Information given:
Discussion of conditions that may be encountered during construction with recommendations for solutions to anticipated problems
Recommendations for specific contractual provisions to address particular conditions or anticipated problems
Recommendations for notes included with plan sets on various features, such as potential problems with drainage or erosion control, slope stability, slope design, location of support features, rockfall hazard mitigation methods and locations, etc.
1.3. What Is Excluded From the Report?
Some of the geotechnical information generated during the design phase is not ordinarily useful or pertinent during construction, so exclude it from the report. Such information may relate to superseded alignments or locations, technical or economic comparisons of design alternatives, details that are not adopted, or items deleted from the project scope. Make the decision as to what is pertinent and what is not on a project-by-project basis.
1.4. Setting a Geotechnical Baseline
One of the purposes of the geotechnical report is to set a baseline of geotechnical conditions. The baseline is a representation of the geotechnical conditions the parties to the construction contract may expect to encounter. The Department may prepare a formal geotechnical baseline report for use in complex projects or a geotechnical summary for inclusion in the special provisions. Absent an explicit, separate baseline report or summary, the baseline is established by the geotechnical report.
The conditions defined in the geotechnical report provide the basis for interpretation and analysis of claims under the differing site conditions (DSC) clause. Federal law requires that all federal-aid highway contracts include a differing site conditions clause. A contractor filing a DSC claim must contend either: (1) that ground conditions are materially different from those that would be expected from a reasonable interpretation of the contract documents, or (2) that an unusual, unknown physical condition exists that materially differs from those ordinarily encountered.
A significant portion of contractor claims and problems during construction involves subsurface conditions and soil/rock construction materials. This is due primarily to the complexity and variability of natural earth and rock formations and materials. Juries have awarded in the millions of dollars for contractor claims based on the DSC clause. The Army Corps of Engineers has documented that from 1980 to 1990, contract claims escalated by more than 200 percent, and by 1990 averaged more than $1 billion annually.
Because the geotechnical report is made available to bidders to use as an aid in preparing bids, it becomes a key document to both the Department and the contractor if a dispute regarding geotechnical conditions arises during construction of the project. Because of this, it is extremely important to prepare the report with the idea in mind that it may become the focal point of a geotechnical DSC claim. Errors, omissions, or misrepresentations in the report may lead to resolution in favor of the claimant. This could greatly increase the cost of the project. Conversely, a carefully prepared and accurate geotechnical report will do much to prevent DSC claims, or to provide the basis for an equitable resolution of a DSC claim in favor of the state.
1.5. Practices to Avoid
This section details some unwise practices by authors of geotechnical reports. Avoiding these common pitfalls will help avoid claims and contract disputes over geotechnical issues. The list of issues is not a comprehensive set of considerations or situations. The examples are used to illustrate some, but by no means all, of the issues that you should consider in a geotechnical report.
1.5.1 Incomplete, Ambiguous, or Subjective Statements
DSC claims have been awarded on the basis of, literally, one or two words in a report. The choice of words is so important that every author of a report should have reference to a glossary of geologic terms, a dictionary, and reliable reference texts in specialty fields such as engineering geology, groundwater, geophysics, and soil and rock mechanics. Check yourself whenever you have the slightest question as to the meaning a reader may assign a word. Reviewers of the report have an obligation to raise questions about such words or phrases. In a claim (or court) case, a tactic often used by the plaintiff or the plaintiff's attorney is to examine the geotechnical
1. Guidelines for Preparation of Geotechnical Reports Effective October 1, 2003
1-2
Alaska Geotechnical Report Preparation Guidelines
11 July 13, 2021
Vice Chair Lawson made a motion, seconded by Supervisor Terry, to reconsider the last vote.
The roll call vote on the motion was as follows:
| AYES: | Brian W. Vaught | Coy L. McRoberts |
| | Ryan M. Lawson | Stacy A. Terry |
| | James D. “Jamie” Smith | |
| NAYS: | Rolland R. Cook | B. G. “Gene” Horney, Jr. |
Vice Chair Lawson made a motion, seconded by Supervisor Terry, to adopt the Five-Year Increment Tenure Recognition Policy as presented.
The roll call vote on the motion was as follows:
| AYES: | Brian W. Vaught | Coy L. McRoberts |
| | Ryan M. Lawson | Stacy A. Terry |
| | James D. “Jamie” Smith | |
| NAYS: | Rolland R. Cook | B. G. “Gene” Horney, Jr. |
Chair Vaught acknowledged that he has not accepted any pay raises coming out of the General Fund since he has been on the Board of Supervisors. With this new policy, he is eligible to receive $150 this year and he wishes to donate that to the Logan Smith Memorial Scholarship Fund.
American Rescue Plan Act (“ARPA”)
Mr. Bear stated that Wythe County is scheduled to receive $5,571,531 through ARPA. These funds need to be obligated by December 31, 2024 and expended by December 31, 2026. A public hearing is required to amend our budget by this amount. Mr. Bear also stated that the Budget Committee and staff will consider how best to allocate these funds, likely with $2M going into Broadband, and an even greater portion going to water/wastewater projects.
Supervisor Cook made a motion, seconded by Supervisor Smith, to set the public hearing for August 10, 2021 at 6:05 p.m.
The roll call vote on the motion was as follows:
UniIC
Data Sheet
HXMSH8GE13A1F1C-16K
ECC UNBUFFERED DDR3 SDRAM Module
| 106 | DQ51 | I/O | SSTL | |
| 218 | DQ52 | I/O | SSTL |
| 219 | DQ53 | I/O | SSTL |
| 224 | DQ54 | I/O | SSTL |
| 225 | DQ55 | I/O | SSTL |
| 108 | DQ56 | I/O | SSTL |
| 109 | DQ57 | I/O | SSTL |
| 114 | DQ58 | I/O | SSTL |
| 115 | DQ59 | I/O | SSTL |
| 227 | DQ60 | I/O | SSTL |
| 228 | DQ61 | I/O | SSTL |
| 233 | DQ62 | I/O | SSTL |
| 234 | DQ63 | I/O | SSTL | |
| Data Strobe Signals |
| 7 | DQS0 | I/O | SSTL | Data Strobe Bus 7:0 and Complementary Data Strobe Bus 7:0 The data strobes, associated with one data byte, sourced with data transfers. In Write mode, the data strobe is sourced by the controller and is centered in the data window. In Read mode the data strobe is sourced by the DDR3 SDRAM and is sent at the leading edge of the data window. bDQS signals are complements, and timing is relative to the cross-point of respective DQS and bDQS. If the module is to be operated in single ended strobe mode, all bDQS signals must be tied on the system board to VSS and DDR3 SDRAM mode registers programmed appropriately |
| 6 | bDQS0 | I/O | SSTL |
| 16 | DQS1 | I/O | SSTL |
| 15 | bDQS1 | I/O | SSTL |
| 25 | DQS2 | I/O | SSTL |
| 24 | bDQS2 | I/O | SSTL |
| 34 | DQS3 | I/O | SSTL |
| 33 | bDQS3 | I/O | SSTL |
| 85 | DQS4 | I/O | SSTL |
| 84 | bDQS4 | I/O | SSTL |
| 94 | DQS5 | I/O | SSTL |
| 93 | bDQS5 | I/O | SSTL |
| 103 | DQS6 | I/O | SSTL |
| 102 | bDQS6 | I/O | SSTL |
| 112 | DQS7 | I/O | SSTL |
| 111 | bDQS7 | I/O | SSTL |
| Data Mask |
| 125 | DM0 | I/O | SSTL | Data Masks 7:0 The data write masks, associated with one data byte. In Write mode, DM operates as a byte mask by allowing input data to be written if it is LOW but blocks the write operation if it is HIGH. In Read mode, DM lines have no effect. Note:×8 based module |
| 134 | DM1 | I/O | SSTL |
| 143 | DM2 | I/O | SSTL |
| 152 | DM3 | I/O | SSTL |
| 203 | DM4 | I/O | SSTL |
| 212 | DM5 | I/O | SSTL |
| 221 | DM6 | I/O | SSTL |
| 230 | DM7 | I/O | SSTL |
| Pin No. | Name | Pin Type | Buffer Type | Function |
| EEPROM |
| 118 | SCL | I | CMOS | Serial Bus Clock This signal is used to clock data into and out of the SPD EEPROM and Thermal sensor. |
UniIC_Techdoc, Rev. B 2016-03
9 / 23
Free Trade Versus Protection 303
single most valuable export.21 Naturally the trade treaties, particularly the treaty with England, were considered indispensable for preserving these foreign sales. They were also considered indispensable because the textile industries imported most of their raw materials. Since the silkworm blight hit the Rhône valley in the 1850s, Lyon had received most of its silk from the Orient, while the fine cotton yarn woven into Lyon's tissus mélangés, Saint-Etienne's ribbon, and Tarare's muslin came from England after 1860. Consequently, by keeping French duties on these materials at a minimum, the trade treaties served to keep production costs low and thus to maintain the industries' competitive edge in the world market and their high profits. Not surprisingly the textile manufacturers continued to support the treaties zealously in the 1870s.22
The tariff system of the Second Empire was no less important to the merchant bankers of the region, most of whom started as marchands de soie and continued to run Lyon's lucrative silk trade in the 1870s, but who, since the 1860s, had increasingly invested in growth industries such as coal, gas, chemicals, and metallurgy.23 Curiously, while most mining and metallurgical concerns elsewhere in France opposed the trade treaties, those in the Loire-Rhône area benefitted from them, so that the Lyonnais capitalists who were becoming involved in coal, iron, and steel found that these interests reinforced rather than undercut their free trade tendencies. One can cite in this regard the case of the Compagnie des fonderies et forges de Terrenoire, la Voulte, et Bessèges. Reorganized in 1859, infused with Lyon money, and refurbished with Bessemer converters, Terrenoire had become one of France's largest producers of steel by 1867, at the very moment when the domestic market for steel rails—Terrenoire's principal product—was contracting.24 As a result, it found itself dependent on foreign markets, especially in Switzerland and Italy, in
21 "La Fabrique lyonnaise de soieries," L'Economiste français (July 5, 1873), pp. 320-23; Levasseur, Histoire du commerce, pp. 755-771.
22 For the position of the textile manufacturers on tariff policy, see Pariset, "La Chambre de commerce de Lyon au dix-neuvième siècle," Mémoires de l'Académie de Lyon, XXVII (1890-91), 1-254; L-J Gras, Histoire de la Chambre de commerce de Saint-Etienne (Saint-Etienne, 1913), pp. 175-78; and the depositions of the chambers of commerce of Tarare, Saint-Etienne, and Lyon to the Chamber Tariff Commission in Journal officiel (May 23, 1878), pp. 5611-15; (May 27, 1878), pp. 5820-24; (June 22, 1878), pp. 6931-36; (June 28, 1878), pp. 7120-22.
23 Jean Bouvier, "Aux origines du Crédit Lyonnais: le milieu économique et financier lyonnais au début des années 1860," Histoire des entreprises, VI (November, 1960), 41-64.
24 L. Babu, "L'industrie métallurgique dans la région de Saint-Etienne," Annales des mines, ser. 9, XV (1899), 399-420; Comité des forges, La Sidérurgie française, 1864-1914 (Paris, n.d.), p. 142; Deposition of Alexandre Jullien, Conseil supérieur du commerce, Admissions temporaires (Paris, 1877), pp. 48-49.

Work item:
Would you retype the lines above from the one with "DQ52 | I/O | SSTL |" down to the one with "Strobe Signals |", word for word, both ends included and no other lines?

Result below:
| 218 | DQ52 | I/O | SSTL |
| 219 | DQ53 | I/O | SSTL |
| 224 | DQ54 | I/O | SSTL |
| 225 | DQ55 | I/O | SSTL |
| 108 | DQ56 | I/O | SSTL |
| 109 | DQ57 | I/O | SSTL |
| 114 | DQ58 | I/O | SSTL |
| 115 | DQ59 | I/O | SSTL |
| 227 | DQ60 | I/O | SSTL |
| 228 | DQ61 | I/O | SSTL |
| 233 | DQ62 | I/O | SSTL |
| 234 | DQ63 | I/O | SSTL | |
| Data Strobe Signals |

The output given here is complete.